## PROBLEM SET
[a] In the write-up on football and national economies, condense the paragraph beginning "Our hypothesis is that" into a short bulleted list that keeps its main facts.
[b] Carry on the write-up on football and national economies, starting right after its last sentence.

How does a country's economic status impact it's football performance in the international stage?

By Nitan Singh, Vladamir Rife, Ehaab Basil

SETUP AND DATA WRANGLING

Football (soccer) is the most popular sport on Earth, and as such, many countries at many different economic levels compete to be the best. However, some countries are obviously better than others in the sport. This project aims to see if the economy and stability of a country correlates signifigantly with the performance of their national team.

Our hypothesis is that countries with a greater economic performance tend to have better national teams than those that do not. In order to test this, we will use machine learning to analyze each nation's GDP (Gross Domestic Product), GDP-per-captia, and PPP (Purchasing Power Parity), compared to their total FIFA points as the dependent variable. We will only be analyzing this for the year of 2016, as that is the latest year across all of the datasets.

Setup

Below are the packages and libraries we will use for working with our data.

## INFORMATION GIVEN
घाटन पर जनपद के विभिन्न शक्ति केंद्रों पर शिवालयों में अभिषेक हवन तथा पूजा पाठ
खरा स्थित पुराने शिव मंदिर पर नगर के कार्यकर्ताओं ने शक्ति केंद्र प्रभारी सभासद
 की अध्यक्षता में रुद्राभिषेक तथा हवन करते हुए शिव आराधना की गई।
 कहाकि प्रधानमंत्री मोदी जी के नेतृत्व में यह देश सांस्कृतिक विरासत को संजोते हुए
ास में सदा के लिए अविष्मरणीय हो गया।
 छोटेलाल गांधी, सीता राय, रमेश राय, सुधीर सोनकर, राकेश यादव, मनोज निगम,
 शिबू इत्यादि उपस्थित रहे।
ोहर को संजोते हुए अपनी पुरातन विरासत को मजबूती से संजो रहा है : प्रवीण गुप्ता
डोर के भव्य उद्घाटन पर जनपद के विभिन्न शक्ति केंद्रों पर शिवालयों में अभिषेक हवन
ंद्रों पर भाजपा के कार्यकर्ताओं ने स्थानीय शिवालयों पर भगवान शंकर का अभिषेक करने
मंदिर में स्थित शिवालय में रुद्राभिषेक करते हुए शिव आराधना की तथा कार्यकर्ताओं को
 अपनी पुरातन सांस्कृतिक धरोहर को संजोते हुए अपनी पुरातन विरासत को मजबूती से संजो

--

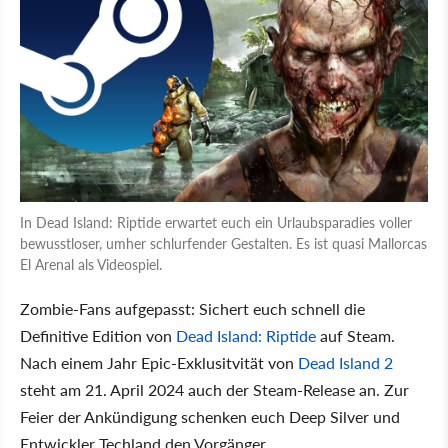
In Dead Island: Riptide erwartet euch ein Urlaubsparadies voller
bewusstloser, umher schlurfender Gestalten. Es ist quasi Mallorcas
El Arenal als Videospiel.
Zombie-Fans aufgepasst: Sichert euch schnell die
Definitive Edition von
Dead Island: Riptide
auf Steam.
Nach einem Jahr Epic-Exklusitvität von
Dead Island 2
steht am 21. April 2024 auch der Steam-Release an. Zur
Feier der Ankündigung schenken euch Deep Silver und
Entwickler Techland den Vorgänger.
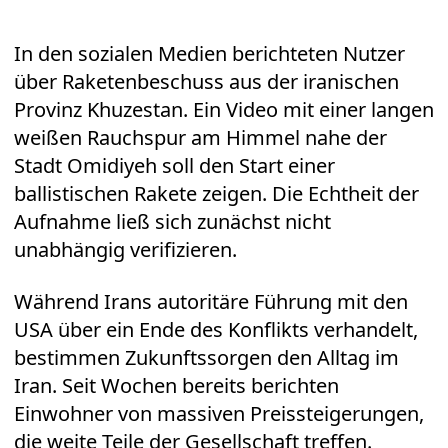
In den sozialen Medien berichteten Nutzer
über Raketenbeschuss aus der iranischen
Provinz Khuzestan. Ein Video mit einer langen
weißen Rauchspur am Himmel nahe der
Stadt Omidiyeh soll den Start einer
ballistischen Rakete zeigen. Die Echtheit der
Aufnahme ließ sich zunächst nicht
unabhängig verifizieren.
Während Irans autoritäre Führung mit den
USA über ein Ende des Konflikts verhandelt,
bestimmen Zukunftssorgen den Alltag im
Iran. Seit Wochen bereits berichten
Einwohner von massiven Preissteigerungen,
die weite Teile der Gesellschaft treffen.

## ANSWERS
[a]
- Hypothesis: countries with stronger economic performance tend to have better national teams.
- Method: machine learning will compare each nation's GDP, GDP per capita, and PPP with its total FIFA points.
- Dependent variable: total FIFA points.
- Scope: only 2016, the latest year available across all the datasets.

[b]
Data Collection and Curation

The datasets we will use for this project include one table with each country's GDP, a second table with each country's population, a third table with each country's PPP, and a fourth table with each country's fragility index all acting as independent varaibles. and a final table holding each country's FIFA rankings and total points as our dependent variable. The links to each data source are provided below:

GDP: https://github.com/datasets/gdp/blob/master/data/gdp.csv

Population: https://github.com/datasets/population/blob/master/data/population.csv

PPP: https://github.com/datasets/ppp/blob/master/data/ppp-gdp.csv

FIFA ranking: https://github.com/cnc8/fifa-world-ranking/blob/master/fifa_ranking-2020-12-10.csv

Why FIFA Total Points?

We chose the total points listed in the FIFA rankings database to be our measure of each country's performance in football since it is the most widely used metric for ranking national teams in men's soccer. The basic algorithm for computing the total points that produce these rankings is as follows:

The country's total points = (Their previous 12 month averaged match points + Their 36 month averaged match points before that)

Furthermore, the point system for each match is as follows:

Points from a single match = M x I x T x C

M = 3, 1, 0, 1, or 2 depending on if the country won, drew, lost, lost on penalties, or won on penalties respectively

I = 1, 2.5, 3, or 4 depending on if the match was a friendly, world-cup/confederation-level qualifier, confederation-level final, or world cup final game respectively

T = (200 - the opposing team's FIFA rank)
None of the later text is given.